Mining search queries using transcripts

Another interesting idea is to also have transcripts of the class. (For example, for this lecture [login: scribe and password: Scribe987!] see the transcript, done by CastingWords for $0.75/min.) This would allow students to search the class not only using text in the slides but also to recall particular points of the class discussion. This is especially important for courses that have a significant component of in-class discussion. We already know, from web search, that query logs are important source of information. Doing the same for class content would easily identify what students are looking for in the class recordings.

One problem with transcription is that it is rather expensive. CastingWords and SpeakerText seem to charge one or two dollars per minute for human-verified transcriptions. (Fully-automatic solutions are not ready for prime time, as the automatic transcription of these YouTube videos shows. Make sure to click the "cc" button and then "transcribe audio".) With approximately 28 lectures a semester, 75 minutes each, at 1-2 dollars per minute, we have a cost of $2000 to $4000 per semester. At this cost level, it is certainly more beneficial to hire an extra TA rather than provide the transcription of the lecture to the students.

Mining class participation 

Another thing that I would love to have is the ability to transcribe not only what the instructor said but also who are the students that contributed to the discussion, together with what they said. This would allow not only to track and quantify participation but also uncover some patterns that may not be obvious to the instructor.

For example, take a look at this diagram below, created as part of the yearly teaching evaluation that we undergo at Stern:



The diagram was created by an evaluator who sat in my class, tracked the composition of the student body, where each student was sitting in the amphitheater, how many times they raised their hand, and how many times I asked them to answer a question. (To answer the inevitable question: No, the teaching feedback is not focused only on such analyses.

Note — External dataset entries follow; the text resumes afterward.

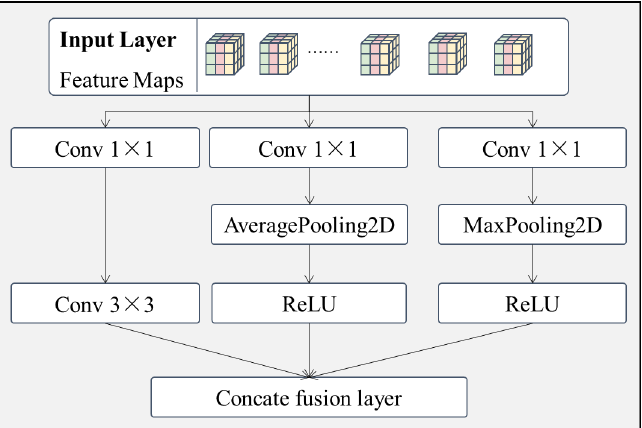
Figure 4. Structure of the Max-AVG pooling feature extraction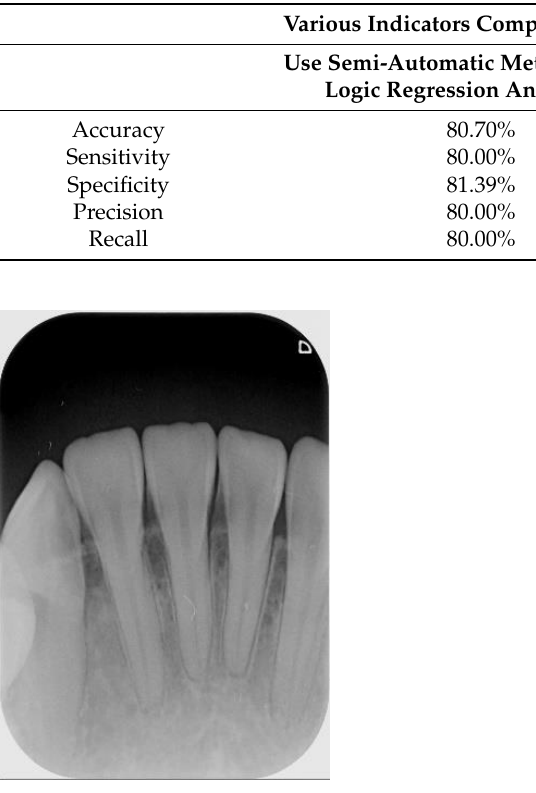
Table 4. Accuracy (%) comparison.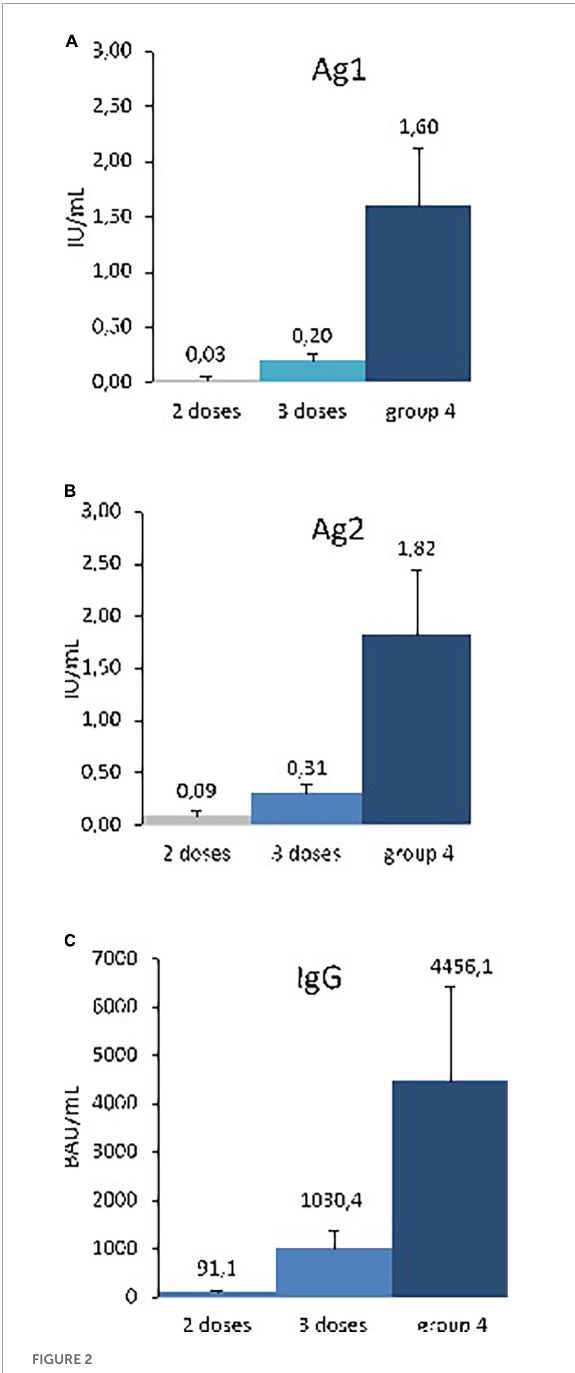
FIGURE2 Specific T-cell and humoral responses after 2–4 doses, 3–5 months after vaccination. Specific T-cell response as stimulated IFN- γ release: (A) QuantiFERON response to antigen 1, (B) QuantiFERON response to antigen 2, given in IU/mL. Serological response (C) Anti-SARS-CoV-2 IgG response, given in binding antibody units per mL (BAU/mL), at months 3–5, after 2–4 doses of vaccination. The three dosages were done in the same Heart transplant patients (group 2 doses, n = 8; group 3 doses, n = 38, group 4, n = 5. Mean ± SEM are indicated. p < 0.01 for Ag1, Ag2, and IgG 2, comparaison between doses by Kruskal-Wallis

In my earlier years, the feedback was focused more on substantial issues, e.g., structuring lectures and discussions, encouraging participation, etc. Now, with feedback and experience, the more substantial and important issues are addressed.  So we focus on such, seemingly more superficial, but also important, stuff...)

The results? I was paying significantly more attention to the left part of the amphitheater: I asked 80% of the time students sitting in the left, and only 20% of the time I asked students on the right. Also, the percentage of female students participating in the discussion was significantly lower: 50% for male students participated, but only 21% of the female students did.

These are patterns that are hard to understand while teaching, but would be easier to find out if we had detailed transcripts of the class discussion together, potentially, with a standardized seat chart. I was also told that some universities (the rumor is about Harvard Business School) use software to track student participation. However, I was not able to locate any such software offerings. 

Moving forward

The ability to videotape lectures has been around for a while and is being used extensively for distance learning applications. (Columbia Engineering had a well-established distance learning program when I joined the PhD program back in 1999.) However, it was mainly a broadcast mechanism, and not a medium for providing feedback to the instructor (and even to the students who can see that they are lacking in terms of participation). 

It would be interesting to start having such technologies for providing feedback on teaching. Analytics have been changing many industries. Education has been surprisingly behind in that respect.